The group takes a unique interdisciplinary approach, applying methods from theoretical physics, such as solid and fluid mechanics, statistical physics as well as soft matter approaches, in close collaboration with cell and developmental biologists.

Silvia Domcke (University of Zurich)

Silvia Domcke’s research group at the University of Zurich studies how genes and cell fates are regulated, with the aim of controlling cell state transitions in development and disease. Their research uses a combination of mammalian cell culture models, high through-put CRISPR screens, single cell genomics assays and computational approaches. Before joining the University of Zurich, Silvia was a computational team lead at a San Francisco-based biotech startup, pioneering a mosaic in vivo screening platform for drug discovery and an Affiliate Assistant professor at the University of Washington in Seattle, where she developed single-cell genomics techniques and multiplexed CRISPR screens.
 

David Suter (Institute of Bioengineering, EPFL)

David Suter studied medicine and obtained a MD/PhD at the University of Geneva. He conducted postdoctoral research at the University of Geneva with Ueli Schibler, where he developed a bioluminescence imaging approach to study transcriptional bursting. He then moved to Harvard University for a second post-doc with Sunney Xie, where together with Christoph Gebhardt he developed a method allowing for single molecule imaging of transcription factor dynamics in mammalian cells. He then established his laboratory at the Institute of Bioengineering in the School of Life Sciences at EPFL in Lausanne, Switzerland, first as an Assistant Professor in 2013, and was promoted to Associate professor in 2021. His laboratory combines acute loss of function tools such as degrons with a broad range of genomics approaches and single cell/single molecule microscopy to study gene regulation. His present research focuses on transcriptional memory, protein turnover, and the role of transcription factors and chromatin remodelers in gene regulation.  

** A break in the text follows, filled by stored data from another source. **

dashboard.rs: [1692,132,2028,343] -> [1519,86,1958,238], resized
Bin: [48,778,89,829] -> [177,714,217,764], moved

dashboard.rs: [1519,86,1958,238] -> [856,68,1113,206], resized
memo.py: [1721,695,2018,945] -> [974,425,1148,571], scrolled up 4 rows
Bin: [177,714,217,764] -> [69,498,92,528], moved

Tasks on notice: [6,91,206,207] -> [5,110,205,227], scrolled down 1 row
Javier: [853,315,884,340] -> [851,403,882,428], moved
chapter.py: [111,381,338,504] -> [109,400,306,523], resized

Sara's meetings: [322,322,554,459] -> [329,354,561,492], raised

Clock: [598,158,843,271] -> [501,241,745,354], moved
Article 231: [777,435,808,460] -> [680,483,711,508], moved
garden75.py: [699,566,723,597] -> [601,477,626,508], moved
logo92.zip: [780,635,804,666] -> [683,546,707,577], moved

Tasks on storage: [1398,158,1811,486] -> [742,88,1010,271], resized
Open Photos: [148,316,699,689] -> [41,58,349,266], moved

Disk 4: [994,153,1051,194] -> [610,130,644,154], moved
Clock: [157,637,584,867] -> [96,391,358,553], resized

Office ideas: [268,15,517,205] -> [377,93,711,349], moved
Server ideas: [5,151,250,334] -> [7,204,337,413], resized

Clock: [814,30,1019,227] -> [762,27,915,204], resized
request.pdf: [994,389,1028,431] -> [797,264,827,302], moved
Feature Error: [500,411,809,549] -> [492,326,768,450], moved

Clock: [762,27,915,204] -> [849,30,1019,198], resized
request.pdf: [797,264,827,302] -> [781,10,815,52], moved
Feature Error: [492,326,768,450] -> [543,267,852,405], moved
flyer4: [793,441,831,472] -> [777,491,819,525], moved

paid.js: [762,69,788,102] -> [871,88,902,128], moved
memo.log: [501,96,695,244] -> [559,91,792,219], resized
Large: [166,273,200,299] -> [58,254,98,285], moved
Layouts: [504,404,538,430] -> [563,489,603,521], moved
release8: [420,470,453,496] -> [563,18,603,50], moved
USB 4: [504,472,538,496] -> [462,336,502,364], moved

Emmanuel Levy (University of Geneva)

The overarching goal of our research is to characterize the general principles by which proteins self-organize. In this endeavor, we integrate computational and experimental approaches: we combine high-content imaging with structural biology techniques, proteomics, genetic engineering, bioinformatics, and more. Our favorite pet is budding yeast. Life processes involve an intricate choreography between tens of millions of protein building blocks that form the infrastructure of cells. Recent technological advances have revealed the catalogs of proteins present in various cells and organisms. However, understanding how these proteins assemble and work together is an extraordinarily complex task. I will present recent work from my lab that aims at addressing this challenge using in silico and in vivo approaches.